In the midst of the frequent bad weather we were forced into a “quick” trip to the remote Inuit village of Scoresbysund for fuel supplies. We took a slight opening in the weather window to travel south down the eastern edge of Hurry Fjord using the mountain line as our guide.
Due to open water in the Scoresbysund Fjord we had to cut the corner and go overland to the windy outpost of Kap Hope. After a sketchy journey across slushy sea ice we reached the hill into Scoresbysund village. I misjudged the severity of the hill and bogged down the snowmobile in deep snow. Within 5 minutes the locals were out in force to see what was happening. After digging out we left our fuel drums to be filled at the depot and headed to the local store. The local children were fascinated by our new snowmobiles and spent considerable time climbing on them and asking questions.

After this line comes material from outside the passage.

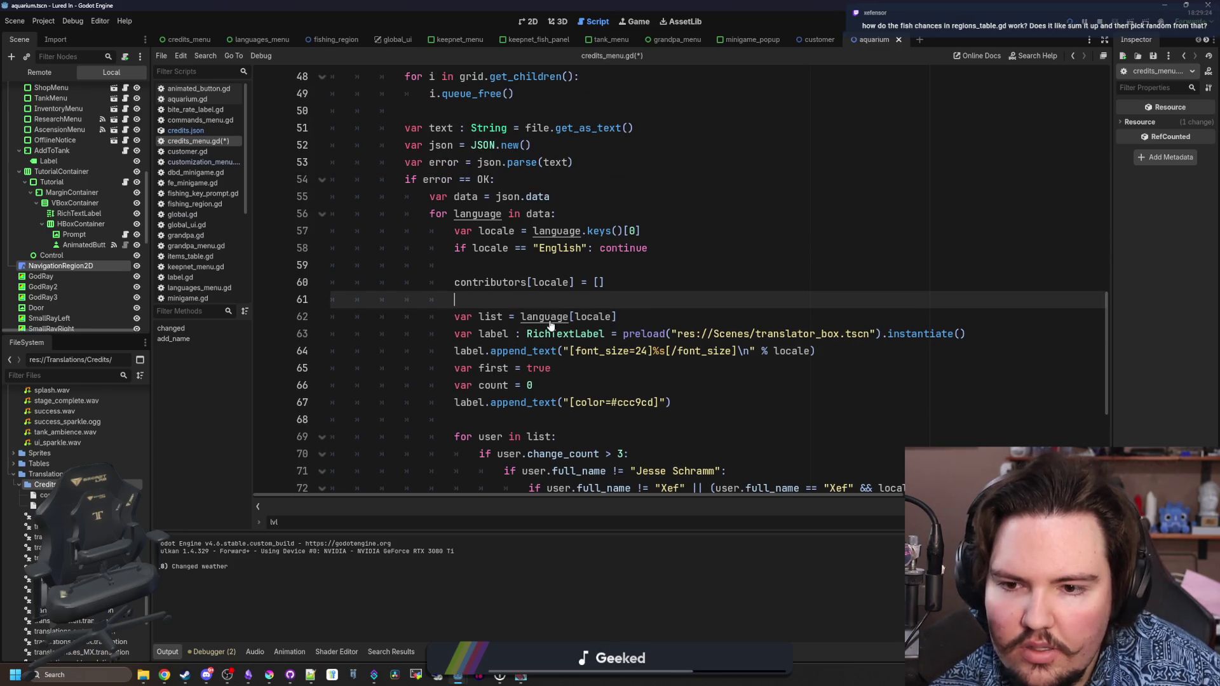
pyautogui.click(889, 321)
pyautogui.moveTo(1005, 333); pyautogui.dragTo(455, 335)
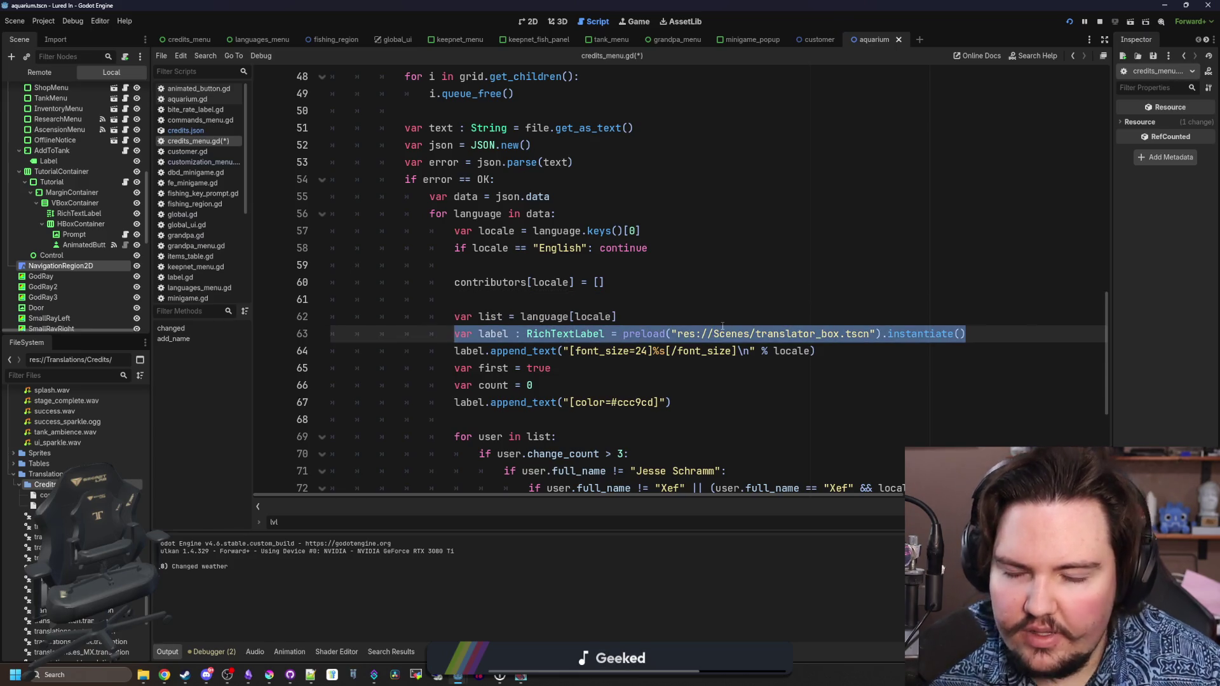
pyautogui.moveTo(722, 327)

Once stocked with supplies we started our 45km journey back with heavy trailers. The weight proved to be too much and we quickly got stuck in the slushy sea ice. Sea ice problems this winter have hindered the local hunters a great deal. Strong winds of up to 230kph broke the sea ice up leaving a lot of open water and even where the sea ice has refrozen it is very thin. On top of this a lot of late winter heavy snow has made conditions even more hard-going making it very difficult for the local hunters to travel as normal. Finally off the sea ice we escaped back onto land the weather started to close in again leaving our visibility very limited.
The wind was quickly filling the sled tracks in and it was becoming difficult to see. A steep incline to cut the corner as before, but this time with heavy laden trailers, meant we had to bed a track in first. After what seemed like hours we rounded the corner onto the safe haven of Hurry Fjord to breaking weather and an astonishing sunset.
We really have had a massive amount of really horrible weather. Strong northerly winds, heavy snow and 10m visibility are something we’ve had to contend with a lot more than we had hoped. However the few glorious days we have had have been amazing. When the sun finally shines and the mountains reappear the snow conditions have been amazing for snowboarding and skiing. And in Greenland it’s always fresh tracks!
We have managed to head into some stunning valleys, skin up some beautiful mountains and snowboard and ski some fantastic lines. Greenland really is a place of extremes and to get these amazing days we have had to experience rather a lot at the other end of the spectrum. The snow is falling now with no wind, got to be another blue sky powder day coming up soon.